# Required action
The output should be all lines of the entries below in which the word "living" occurs.

(Stored data)

+++

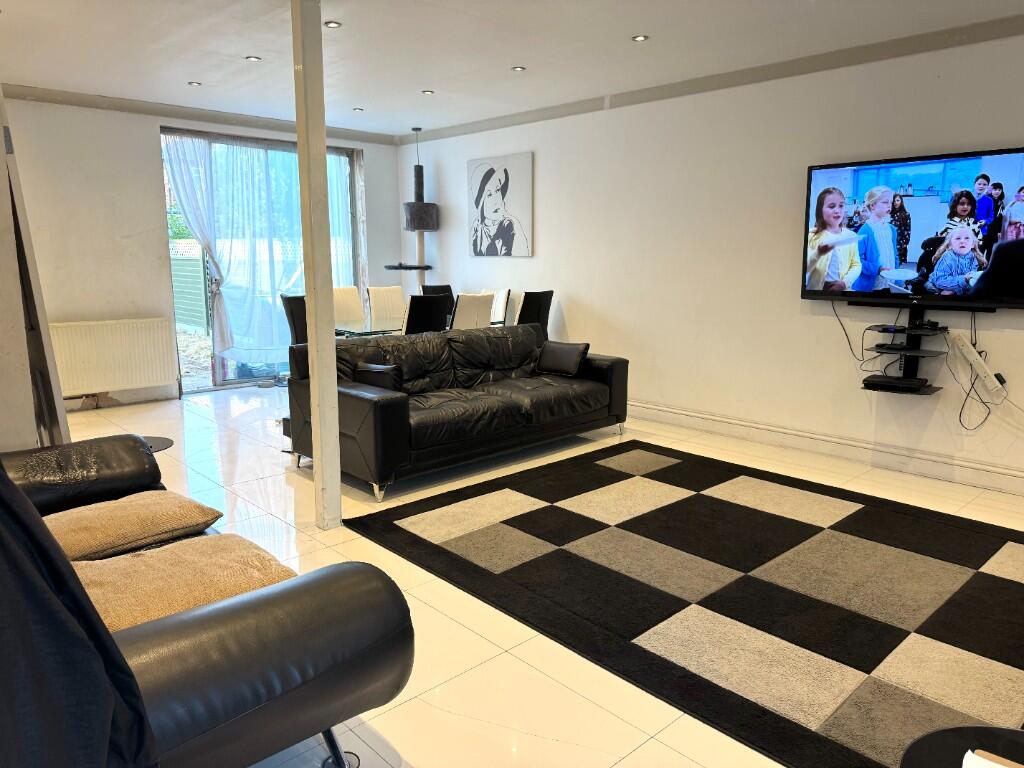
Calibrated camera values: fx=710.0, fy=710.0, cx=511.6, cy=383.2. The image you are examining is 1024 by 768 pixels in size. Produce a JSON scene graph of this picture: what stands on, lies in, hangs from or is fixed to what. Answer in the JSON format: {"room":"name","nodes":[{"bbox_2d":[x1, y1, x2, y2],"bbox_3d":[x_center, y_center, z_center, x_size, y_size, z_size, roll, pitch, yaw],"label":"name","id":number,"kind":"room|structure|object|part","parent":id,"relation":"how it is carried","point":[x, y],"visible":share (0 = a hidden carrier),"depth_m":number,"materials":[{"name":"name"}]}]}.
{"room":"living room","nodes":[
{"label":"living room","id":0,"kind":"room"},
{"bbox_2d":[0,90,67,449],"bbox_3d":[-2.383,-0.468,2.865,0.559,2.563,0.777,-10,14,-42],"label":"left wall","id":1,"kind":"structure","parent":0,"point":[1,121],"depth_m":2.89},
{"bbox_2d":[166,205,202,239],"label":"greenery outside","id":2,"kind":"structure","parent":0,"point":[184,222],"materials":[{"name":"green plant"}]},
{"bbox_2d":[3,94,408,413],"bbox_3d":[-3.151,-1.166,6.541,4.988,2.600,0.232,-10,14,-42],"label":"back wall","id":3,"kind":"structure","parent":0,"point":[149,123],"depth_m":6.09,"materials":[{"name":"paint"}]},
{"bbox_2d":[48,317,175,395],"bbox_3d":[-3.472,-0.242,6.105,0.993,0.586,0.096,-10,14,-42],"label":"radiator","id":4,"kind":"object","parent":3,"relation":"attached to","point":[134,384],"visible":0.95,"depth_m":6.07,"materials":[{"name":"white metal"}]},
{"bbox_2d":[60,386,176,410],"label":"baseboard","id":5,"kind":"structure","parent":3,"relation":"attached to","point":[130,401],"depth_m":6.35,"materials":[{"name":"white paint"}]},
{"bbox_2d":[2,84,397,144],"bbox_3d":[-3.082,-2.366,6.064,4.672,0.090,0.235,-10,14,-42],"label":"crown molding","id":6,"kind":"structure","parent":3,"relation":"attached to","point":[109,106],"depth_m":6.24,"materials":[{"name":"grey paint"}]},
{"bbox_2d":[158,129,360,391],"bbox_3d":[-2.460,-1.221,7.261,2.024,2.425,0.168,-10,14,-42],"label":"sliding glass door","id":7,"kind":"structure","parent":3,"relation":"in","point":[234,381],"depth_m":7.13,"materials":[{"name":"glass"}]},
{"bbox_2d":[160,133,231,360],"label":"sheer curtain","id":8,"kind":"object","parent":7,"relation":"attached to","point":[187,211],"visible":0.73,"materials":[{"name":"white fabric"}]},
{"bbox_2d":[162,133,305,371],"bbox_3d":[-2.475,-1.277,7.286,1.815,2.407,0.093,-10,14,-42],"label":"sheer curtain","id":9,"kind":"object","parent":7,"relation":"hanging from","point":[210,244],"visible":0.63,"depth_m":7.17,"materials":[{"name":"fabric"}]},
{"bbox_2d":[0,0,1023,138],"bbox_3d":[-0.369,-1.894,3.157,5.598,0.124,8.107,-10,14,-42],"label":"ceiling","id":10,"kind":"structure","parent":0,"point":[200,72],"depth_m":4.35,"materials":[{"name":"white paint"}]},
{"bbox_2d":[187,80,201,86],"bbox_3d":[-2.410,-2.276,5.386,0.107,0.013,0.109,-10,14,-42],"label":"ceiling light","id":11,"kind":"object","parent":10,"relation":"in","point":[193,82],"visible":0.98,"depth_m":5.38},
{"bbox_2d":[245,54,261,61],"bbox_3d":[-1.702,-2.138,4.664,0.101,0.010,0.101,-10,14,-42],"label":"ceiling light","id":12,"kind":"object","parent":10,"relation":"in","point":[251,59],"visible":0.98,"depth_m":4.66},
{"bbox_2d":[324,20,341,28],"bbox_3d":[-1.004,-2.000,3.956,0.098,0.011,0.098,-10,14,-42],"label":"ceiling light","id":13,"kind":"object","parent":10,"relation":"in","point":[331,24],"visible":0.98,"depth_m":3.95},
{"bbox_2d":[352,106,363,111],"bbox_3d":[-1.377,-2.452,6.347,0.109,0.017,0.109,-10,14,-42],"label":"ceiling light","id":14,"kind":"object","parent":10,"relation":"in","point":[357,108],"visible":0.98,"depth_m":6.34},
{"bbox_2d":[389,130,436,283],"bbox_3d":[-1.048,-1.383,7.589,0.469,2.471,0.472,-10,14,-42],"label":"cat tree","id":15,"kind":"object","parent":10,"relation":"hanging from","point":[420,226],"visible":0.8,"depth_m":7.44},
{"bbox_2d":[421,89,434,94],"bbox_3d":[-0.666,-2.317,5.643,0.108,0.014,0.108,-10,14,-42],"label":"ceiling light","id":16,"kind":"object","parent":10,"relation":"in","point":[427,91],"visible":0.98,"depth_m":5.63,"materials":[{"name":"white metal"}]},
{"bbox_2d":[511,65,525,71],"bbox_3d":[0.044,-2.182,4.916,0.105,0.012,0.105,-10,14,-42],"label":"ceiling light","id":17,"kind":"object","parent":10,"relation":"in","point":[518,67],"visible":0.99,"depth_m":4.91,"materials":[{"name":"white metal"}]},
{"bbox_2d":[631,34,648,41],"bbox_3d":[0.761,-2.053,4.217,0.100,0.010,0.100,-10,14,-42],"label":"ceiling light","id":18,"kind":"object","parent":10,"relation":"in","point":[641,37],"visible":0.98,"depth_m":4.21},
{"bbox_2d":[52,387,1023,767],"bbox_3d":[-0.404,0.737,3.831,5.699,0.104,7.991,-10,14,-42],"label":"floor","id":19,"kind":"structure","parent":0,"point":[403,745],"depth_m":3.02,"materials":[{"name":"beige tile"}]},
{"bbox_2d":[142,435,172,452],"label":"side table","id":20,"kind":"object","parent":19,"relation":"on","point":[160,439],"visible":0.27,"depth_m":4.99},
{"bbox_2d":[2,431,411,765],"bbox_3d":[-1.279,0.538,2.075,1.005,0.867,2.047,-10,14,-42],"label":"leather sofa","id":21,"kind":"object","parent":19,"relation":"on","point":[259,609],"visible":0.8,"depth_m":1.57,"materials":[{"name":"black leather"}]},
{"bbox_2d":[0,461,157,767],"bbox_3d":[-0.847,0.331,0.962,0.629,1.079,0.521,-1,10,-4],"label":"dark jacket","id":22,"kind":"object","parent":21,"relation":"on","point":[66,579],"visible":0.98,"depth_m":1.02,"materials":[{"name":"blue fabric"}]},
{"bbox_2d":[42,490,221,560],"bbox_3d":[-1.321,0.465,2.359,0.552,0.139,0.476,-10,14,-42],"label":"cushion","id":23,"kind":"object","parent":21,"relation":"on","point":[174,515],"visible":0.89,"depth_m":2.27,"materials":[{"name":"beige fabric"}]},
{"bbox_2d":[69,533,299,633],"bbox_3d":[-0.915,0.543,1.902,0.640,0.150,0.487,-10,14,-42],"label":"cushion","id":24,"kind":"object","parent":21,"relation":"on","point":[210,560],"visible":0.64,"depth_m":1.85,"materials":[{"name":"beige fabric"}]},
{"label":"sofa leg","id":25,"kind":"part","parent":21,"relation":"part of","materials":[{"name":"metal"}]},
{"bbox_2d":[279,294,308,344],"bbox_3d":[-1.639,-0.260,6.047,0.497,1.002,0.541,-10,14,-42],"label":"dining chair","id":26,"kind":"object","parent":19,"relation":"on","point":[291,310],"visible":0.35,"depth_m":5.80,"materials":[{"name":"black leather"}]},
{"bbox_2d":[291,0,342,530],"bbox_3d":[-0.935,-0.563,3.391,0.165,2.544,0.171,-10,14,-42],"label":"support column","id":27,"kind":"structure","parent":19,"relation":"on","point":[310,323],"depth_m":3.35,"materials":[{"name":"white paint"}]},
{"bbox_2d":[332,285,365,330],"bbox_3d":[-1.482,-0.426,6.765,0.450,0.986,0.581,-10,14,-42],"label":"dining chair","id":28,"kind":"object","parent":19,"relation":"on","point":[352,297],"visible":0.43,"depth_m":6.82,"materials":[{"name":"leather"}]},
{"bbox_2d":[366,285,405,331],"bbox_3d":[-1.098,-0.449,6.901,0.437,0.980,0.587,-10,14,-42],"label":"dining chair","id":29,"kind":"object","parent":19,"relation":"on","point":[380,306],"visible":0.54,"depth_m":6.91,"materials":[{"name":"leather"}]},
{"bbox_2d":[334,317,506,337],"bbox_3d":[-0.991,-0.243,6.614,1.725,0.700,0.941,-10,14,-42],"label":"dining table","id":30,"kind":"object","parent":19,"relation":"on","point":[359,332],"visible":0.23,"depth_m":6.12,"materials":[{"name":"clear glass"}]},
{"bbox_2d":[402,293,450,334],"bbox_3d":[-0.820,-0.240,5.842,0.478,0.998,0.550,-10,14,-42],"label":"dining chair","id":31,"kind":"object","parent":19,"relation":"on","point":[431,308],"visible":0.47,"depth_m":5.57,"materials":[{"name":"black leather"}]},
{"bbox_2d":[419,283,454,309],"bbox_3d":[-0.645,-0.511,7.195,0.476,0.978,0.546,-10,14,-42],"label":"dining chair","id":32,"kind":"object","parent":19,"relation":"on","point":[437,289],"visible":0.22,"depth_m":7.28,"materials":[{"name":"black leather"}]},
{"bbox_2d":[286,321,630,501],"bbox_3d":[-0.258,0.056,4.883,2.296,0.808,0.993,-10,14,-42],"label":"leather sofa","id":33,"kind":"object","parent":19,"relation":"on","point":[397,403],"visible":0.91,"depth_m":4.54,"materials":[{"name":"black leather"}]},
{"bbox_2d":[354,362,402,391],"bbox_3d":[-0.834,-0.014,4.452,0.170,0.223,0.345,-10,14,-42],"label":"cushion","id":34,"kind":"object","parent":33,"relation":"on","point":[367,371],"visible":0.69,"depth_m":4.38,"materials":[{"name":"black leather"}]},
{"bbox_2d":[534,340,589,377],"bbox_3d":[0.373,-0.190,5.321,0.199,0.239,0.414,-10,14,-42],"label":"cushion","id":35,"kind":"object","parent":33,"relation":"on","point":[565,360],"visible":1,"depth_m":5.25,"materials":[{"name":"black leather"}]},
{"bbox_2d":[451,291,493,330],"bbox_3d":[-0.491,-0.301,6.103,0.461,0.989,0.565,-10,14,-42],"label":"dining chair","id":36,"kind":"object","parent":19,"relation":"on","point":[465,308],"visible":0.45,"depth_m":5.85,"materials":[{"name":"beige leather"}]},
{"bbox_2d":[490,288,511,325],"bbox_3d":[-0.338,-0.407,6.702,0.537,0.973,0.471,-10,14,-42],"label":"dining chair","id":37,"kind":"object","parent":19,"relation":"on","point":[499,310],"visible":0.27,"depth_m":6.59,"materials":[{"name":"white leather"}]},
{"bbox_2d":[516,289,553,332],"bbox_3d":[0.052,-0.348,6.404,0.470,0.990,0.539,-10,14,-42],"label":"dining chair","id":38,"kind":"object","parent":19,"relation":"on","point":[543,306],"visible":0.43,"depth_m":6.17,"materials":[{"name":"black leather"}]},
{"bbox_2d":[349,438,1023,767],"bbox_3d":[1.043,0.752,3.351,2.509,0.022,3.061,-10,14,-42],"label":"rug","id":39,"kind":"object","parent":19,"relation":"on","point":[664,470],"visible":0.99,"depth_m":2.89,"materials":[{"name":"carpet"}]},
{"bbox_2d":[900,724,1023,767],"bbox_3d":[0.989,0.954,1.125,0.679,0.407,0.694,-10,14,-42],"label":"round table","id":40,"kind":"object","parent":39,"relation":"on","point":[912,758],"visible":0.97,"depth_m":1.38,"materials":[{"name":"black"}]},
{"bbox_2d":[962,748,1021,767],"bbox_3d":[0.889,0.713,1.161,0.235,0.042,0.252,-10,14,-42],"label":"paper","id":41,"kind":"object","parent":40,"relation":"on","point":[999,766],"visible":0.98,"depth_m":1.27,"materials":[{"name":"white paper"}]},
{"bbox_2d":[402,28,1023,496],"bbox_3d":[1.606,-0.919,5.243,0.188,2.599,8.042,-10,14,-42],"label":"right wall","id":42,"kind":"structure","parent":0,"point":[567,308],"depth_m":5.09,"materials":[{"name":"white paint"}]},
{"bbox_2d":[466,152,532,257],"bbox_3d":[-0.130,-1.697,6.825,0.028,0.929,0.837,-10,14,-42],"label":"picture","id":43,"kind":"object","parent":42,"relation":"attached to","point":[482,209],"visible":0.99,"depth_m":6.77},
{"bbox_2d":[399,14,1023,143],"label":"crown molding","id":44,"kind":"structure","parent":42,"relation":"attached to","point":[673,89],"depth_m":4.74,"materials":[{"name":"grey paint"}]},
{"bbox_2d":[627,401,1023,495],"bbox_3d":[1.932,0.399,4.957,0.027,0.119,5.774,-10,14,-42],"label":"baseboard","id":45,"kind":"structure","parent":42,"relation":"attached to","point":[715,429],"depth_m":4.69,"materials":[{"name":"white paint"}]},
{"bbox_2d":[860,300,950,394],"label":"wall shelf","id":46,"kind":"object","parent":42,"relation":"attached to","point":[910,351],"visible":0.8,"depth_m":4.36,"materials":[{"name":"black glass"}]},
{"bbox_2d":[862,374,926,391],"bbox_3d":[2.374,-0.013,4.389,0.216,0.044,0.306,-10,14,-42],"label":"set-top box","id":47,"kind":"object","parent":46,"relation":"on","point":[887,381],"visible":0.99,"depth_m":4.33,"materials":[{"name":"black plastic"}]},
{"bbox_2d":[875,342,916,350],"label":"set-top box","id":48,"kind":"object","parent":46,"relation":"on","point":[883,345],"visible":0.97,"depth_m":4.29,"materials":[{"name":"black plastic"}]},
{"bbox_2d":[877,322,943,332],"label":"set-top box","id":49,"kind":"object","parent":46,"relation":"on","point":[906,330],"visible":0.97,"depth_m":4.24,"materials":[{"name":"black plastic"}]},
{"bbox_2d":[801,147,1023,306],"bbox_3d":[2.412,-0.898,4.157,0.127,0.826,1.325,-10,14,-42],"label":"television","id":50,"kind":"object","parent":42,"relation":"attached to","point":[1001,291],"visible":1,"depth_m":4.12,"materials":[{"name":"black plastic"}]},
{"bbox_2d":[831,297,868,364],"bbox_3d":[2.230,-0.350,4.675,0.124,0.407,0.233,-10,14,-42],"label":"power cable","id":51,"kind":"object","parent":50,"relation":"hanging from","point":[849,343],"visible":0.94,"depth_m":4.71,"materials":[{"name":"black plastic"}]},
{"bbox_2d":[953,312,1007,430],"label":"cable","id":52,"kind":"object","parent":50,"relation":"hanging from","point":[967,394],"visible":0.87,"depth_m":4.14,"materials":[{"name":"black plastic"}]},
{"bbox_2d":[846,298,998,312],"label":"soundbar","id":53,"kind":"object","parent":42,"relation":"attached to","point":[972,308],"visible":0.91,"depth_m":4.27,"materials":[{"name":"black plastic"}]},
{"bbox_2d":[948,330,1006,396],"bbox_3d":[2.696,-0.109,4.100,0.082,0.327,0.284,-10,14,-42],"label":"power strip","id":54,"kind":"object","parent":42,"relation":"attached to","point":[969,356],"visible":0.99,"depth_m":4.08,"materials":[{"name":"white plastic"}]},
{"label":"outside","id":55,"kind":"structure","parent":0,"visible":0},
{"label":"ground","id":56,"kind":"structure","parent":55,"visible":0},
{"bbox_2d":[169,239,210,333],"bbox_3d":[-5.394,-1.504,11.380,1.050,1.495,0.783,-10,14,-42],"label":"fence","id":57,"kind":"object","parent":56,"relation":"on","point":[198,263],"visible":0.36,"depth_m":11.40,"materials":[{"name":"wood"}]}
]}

+++

# Solution for this task
{"room":"living room","nodes":[
{"label":"living room","id":0,"kind":"room"},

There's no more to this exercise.